The use of new embolization materials such Onyx (ev3 Neurovascular, Irvine, CA), in combination with superselective catheterization, has increased our ability to perform these procedures safely.34 Nonetheless, larger series and randomized trials are needed to determine specific safety and efficacy for parasagittal meningiomas.
Stenting
In most cases, venous collateralization typically prevents the onset of intracranial hypertension as a result of sinus occlusion from invading tumor. If intracranial hypertension presents, surgical decompression and tumor resection are attempted. In some cases, additional comorbidities, poor functional status, or advanced age may prevent surgical treatment. Similarly, partially resected lesions can also exhibit significant recurrence and associated intracranial hypertension. An alternative palliative method for intracranial hypertension therapy is ventriculoperitoneal shunt (VPS) placement, which can decrease intracranial pressure until further venous collateralization develops or additional aggressive surgical treatment is performed.39 If intracranial hypertension were to occur despite VPS placement, venous outflow obstruction can be relieved by endoluminal stent placement.39,40 Higgins et al39 reported the case of a patient with a recurrent falcine meningioma that developed persistent intracranial hypertension from occlusion of the straight sinus and of the sinus confluence point in the posterior third of the SSS. This patient was treated with transvenous stenting of the SSS into the right transverse sinus via a left jugular puncture.
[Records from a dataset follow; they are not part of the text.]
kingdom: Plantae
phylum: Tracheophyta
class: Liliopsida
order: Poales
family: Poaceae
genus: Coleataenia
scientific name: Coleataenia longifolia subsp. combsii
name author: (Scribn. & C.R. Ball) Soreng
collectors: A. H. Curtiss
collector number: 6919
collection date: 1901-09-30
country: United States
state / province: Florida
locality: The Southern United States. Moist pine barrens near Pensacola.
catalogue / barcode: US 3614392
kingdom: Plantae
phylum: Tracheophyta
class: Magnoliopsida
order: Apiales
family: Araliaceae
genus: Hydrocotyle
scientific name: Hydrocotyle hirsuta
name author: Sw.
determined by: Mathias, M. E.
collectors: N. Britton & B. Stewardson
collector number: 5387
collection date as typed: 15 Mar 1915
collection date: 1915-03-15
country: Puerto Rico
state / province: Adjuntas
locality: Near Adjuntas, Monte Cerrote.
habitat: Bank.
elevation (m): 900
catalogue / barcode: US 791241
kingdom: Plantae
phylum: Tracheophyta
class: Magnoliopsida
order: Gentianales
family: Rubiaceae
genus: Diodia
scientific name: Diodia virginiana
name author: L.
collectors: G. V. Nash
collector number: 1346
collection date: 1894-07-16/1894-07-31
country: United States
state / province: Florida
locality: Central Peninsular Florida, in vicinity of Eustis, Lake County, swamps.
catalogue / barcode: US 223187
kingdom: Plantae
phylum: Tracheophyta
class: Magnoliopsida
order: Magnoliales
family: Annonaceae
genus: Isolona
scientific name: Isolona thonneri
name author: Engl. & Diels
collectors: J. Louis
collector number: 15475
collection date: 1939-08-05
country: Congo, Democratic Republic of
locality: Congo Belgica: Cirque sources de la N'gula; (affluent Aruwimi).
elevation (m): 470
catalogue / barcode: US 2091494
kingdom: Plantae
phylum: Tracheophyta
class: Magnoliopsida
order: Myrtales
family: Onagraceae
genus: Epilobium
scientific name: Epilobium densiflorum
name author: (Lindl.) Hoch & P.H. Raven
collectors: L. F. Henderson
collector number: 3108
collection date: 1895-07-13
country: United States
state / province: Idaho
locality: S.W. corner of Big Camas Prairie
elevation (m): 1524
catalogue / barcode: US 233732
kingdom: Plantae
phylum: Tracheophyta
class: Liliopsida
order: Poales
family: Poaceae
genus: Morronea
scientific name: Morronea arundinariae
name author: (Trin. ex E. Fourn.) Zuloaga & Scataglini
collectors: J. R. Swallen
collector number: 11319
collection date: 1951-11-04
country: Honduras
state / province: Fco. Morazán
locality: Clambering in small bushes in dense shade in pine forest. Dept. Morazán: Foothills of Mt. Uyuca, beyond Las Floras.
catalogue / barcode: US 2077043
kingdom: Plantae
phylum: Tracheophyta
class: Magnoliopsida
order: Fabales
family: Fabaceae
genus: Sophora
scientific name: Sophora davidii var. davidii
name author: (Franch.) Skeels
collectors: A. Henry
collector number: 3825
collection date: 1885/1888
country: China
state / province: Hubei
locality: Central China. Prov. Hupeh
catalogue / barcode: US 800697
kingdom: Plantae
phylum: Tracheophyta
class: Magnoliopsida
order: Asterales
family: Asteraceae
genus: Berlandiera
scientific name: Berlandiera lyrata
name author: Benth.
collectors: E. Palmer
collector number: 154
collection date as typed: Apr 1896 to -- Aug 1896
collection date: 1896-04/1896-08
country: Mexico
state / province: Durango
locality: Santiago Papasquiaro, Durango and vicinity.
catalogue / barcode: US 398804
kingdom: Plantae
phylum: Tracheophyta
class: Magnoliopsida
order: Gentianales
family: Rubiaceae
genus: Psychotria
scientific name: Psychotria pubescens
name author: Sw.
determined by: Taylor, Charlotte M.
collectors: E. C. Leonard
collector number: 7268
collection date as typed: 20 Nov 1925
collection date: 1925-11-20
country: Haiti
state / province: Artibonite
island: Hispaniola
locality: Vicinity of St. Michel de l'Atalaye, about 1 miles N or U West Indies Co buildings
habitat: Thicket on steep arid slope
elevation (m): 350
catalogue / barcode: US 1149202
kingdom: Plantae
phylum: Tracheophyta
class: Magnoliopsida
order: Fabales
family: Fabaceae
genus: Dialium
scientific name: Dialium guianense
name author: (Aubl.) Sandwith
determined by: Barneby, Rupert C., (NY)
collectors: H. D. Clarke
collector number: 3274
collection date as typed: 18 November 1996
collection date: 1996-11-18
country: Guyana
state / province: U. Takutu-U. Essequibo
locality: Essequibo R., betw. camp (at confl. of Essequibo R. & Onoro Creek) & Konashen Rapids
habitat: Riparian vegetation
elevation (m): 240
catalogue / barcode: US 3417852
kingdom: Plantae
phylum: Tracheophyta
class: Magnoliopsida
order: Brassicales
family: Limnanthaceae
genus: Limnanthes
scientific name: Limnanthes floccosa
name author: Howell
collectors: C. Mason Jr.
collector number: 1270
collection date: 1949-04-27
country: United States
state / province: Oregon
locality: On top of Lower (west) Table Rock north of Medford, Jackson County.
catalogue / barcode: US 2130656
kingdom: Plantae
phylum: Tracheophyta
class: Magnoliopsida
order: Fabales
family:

The patient required full anticoagulation for 2 months thereafter and remained on low-dose aspirin after that. Intracranial hypertension symptoms had significantly improved at 3 months, and the patient continued to do well on the 9-month follow-up evaluation. Ganesan et al40 also described their experience with a posterior third parasagittal meningioma with sinus invasion and intracranial hypertension. The patient responded to transvenous stenting with an Omnilink balloon-mounted stent (Guidant Corp., Indianapolis, IN), with significant improvement at 3 months postprocedure. In this case the patient was able to receive stereotactic radiosurgery after stenting without the risk of additional postradiation edema. Despite the inherent risk of poststenting thrombosis and the need for anticoagulation followed by antiplatelet therapy, venous sinus stenting constitutes a viable salvage therapy for flow restoration.